Semantics, Assumptions and the Downfall of Obamacare


Yesterday’s DC Circuit Court ruling on Halbig v. Burwell provides some important lessons in governance for Washington. The 2-1 decision by the nation’s second highest court struck down the notion that subsidies apply to those on the federal exchange, which was not plainly stipulated in the original statutory text. The IRS conveniently expanded the meaning of “established by the state” to encompass the federal exchange, after less than a third of the states set-up their own state-based exchange.

This executive (and linguistic) overreach by the IRS and White House, has caused another devastating blow to the President’s signature law. Besides the obvious assumption that our government should let the three branches fully operate within their legal bounds, here are three critical takeaways that the Administration – and even Congress – should heed.

Semantics is everything.

Words mean things, especially in a court of law, and this ruling proved that. Case Western Reserve Law Professor Jonathan Adler during a teleforum hosted by The Federalist Society explained why the “IRS rule is not consistent with the text of the act.”

“At the end of the day, the court concluded that the phrase “established by the state” was not open to interruption. “Established by the state” is not established by the federal government – it is established by the state. The federal government was not able to offer an explanation for what the language does or what purpose is serves in the statute, if it does not limit the exchanges in which tax credits can be available. The federal government [also] was not able to point to enough evidence either in other portions of the statute or in legislative history to overcome the plain text of the statute.” [1]

Health and Human Services (HHS) faced a similar definition dilemma when territories like Northern Mariana Island questioned if some of Obamacare provisions applied to them because technically they are not states. HHS’ initial response was they have to comply. But low and behold last week the agency changed their decision after “careful review,” allowing territories to exempt themselves. HotAir astutely notes: with HHS using the “word ‘state’ narrowly in arriving at that conclusion,” which is the opposite of their defense in the Halbig case, “what will the D.C. Circuit do with that en banc?” [2] Evolving definitions for political expediency are not known to create strong precedence.

Assumptions are dangerous.

Giving states a huge monetary incentive – subsidies – to create their own exchange, the Obama Administration was caught off guard when the majority of states passed on the offer and shifted the responsibility to the federal government. Despite the majority of Americans disapproving the law prior to implementation, the White House assumed it was an offer the states couldn’t refuse. They were unprepared when states listened to their constituents; avoiding a money-guzzling exchange. It was dangerous for the Administration to assume, and it’s even more dangerous to circumvent legislative protocols by attempting to change the meaning of a law.
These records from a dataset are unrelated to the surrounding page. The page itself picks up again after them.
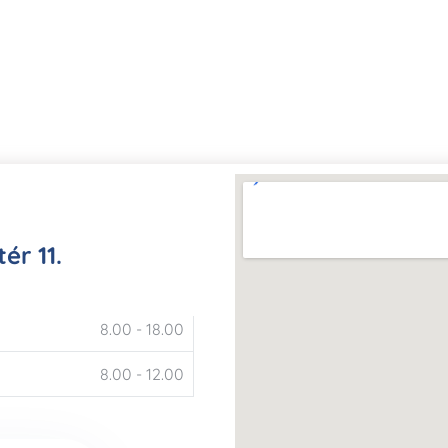
ér 11.
8.00 - 18.00
8.00 - 12.00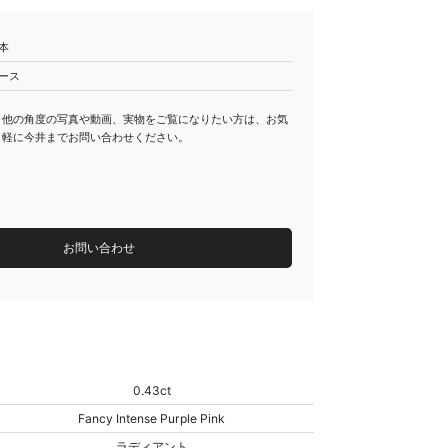
本
ース
他の角度の写真や動画、実物をご覧になりたい方は、お気
軽に今井までお問い合わせください。
お問い合わせ
0.43ct
Fancy Intense Purple Pink
ラディアント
Haste leads to haphazard laws

Our deliberative bodies have forgotten how to properly deliberate. The famous Obamacare line – we have to pass it to find out what’s in it – epitomizes how broken the system is. If the House and Senate were like many citizens, who combed through the law and tried to understand its implications, they may have caught the wording “glitch,” or at least discussed the consequences of omitting “federal exchange.” But, that would have exposed the hidden agendas that were tucked between thousands of pages of legislative garble, hence, the reason for haste.

In this case, Washington’s lack of prudence may work to our advantage, especially if it dismantles a law that should have never been passed in the first place.

  • 1- Comments by Adler, Jonathan. Federal Health Care Exchanges Not Eligible for Subsidies: Halbig v. Burwell – Podcast. 22 July 2014.